Recast the items from their first line through the line containing "בכל חשבון, בלי" as a Markdown table with two columns, Row and Line, leaving out any blank lines.

Page-level text extractions
---------------
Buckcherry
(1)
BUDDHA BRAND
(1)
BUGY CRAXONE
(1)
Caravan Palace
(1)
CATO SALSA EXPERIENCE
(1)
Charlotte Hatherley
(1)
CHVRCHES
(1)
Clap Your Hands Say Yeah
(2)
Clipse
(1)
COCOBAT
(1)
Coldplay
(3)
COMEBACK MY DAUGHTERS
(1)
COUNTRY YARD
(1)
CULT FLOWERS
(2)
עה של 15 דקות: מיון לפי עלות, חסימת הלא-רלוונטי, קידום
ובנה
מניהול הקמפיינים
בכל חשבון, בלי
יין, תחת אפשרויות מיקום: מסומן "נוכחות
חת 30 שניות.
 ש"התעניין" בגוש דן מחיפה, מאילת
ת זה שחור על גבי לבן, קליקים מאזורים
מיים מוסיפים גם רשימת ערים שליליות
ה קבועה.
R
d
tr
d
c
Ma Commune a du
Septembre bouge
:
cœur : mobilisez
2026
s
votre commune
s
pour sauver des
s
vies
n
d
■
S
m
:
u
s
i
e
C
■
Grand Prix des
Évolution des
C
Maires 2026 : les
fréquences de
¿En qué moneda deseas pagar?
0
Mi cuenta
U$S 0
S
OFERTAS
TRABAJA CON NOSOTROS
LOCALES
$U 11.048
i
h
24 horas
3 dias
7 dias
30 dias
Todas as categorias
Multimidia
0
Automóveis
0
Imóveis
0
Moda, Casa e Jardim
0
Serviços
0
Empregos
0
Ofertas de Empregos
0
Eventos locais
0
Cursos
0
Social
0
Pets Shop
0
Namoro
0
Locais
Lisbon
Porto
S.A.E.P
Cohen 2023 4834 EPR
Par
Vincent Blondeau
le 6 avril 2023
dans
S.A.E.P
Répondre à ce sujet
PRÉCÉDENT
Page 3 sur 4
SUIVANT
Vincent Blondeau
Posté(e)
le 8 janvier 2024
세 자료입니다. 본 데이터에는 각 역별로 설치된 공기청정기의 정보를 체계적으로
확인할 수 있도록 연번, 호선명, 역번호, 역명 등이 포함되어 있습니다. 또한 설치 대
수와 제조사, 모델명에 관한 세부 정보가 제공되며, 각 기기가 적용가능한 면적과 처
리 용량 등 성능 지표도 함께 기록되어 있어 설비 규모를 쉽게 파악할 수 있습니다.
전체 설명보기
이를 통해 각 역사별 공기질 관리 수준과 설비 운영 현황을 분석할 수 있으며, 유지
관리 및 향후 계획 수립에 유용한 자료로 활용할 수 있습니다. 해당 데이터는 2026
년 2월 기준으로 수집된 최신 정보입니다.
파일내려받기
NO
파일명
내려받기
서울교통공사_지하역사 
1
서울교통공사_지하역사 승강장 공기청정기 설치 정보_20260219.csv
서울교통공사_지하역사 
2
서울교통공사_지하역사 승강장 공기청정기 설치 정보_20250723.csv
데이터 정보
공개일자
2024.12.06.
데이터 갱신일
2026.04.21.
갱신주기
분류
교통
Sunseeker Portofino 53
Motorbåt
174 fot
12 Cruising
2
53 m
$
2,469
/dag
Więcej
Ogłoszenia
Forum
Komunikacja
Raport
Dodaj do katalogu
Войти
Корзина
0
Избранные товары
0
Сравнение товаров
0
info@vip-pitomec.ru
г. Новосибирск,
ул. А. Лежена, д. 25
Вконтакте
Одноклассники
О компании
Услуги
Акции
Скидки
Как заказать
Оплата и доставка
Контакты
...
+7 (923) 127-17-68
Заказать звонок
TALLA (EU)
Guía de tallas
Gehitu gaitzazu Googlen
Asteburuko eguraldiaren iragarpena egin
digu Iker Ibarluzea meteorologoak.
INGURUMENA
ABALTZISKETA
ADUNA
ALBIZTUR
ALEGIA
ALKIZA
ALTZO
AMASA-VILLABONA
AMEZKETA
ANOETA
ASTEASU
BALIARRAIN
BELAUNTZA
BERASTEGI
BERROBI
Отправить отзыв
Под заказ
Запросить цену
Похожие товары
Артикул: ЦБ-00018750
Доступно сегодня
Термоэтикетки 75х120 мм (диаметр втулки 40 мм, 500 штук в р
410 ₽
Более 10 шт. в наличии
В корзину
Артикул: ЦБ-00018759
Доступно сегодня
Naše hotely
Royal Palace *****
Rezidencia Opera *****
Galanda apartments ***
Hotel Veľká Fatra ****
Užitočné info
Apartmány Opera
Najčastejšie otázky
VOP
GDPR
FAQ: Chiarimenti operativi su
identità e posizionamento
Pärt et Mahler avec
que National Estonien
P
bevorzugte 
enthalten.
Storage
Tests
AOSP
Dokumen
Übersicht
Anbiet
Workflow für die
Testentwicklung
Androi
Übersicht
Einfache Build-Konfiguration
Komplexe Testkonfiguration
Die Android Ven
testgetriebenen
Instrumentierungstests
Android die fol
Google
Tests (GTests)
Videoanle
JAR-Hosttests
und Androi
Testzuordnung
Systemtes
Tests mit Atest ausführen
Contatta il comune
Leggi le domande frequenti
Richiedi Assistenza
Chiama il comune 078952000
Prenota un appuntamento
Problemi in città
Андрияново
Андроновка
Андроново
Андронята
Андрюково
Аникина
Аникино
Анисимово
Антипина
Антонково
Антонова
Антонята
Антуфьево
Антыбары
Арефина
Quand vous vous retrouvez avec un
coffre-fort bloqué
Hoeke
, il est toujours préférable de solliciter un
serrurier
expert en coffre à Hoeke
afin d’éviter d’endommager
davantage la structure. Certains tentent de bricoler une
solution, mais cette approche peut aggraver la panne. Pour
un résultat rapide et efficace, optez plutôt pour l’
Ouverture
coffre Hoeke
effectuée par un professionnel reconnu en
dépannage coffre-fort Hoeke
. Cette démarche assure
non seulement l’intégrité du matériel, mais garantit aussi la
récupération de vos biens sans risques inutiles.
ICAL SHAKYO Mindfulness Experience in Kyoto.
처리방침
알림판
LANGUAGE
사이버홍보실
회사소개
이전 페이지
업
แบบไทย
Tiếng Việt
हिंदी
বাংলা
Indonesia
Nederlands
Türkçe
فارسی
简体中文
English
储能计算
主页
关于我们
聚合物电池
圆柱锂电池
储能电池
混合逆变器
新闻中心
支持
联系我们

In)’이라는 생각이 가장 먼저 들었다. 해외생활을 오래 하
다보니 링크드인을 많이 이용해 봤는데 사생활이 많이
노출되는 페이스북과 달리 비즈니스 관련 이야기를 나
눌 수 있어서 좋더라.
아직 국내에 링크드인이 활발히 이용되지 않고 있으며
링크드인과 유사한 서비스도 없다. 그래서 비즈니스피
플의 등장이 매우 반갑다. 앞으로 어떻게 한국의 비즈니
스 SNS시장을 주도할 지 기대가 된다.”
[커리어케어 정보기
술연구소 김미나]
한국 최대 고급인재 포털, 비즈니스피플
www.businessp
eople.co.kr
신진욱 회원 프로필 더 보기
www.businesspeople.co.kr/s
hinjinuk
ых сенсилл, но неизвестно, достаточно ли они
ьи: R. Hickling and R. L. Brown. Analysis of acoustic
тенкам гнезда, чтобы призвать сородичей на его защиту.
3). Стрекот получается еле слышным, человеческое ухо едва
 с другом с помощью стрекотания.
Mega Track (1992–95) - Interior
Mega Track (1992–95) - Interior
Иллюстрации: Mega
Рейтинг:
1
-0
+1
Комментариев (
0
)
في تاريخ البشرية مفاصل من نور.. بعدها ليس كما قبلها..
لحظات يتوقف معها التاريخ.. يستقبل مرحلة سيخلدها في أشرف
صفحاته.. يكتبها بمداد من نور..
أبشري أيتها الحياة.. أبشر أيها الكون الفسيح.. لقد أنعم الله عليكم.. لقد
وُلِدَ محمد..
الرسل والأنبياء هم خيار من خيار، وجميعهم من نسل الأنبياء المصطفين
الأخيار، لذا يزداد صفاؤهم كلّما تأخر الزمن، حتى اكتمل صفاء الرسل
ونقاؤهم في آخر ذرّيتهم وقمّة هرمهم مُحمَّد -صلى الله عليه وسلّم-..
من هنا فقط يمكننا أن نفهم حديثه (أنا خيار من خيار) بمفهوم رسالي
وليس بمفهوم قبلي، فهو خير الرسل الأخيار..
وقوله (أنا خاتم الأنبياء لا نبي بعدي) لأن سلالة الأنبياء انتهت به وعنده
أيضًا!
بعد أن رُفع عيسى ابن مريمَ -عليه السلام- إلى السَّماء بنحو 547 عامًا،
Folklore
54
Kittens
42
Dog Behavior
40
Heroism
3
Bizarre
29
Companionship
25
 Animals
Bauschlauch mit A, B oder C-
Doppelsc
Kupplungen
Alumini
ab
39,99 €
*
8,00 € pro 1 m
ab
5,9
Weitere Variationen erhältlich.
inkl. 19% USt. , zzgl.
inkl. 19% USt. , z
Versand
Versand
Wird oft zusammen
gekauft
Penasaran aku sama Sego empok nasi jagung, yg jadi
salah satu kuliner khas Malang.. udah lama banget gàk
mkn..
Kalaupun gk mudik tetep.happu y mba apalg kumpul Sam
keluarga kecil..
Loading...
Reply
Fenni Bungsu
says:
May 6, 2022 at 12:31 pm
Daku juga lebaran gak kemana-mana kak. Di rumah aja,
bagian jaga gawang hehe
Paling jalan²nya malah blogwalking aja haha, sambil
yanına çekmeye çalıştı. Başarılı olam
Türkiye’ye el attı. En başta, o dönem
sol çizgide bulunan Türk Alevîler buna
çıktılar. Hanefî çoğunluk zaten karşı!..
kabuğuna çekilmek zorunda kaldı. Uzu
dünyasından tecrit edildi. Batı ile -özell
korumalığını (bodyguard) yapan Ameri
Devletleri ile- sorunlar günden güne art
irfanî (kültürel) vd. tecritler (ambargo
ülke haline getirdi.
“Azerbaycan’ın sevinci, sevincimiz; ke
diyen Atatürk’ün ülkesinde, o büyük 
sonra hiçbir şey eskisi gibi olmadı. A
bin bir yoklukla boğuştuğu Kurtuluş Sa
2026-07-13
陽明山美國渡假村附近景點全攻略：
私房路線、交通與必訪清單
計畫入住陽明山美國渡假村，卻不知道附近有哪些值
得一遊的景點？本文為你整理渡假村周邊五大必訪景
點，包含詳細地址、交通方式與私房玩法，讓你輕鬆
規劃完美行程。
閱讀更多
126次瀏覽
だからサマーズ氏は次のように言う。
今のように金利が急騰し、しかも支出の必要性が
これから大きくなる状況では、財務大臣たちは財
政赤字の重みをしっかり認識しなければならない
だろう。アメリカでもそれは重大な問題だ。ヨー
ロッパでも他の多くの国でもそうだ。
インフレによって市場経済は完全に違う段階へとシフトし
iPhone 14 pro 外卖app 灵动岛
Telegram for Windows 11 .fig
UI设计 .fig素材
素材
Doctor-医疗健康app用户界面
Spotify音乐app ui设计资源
---------------
Output below:
| Row | Line |
|---|---|
| 1 | Buckcherry |
| 2 | (1) |
| 3 | BUDDHA BRAND |
| 4 | (1) |
| 5 | BUGY CRAXONE |
| 6 | (1) |
| 7 | Caravan Palace |
| 8 | (1) |
| 9 | CATO SALSA EXPERIENCE |
| 10 | (1) |
| 11 | Charlotte Hatherley |
| 12 | (1) |
| 13 | CHVRCHES |
| 14 | (1) |
| 15 | Clap Your Hands Say Yeah |
| 16 | (2) |
| 17 | Clipse |
| 18 | (1) |
| 19 | COCOBAT |
| 20 | (1) |
| 21 | Coldplay |
| 22 | (3) |
| 23 | COMEBACK MY DAUGHTERS |
| 24 | (1) |
| 25 | COUNTRY YARD |
| 26 | (1) |
| 27 | CULT FLOWERS |
| 28 | (2) |
| 29 | עה של 15 דקות: מיון לפי עלות, חסימת הלא-רלוונטי, קידום |
| 30 | ובנה |
| 31 | מניהול הקמפיינים |
| 32 | בכל חשבון, בלי |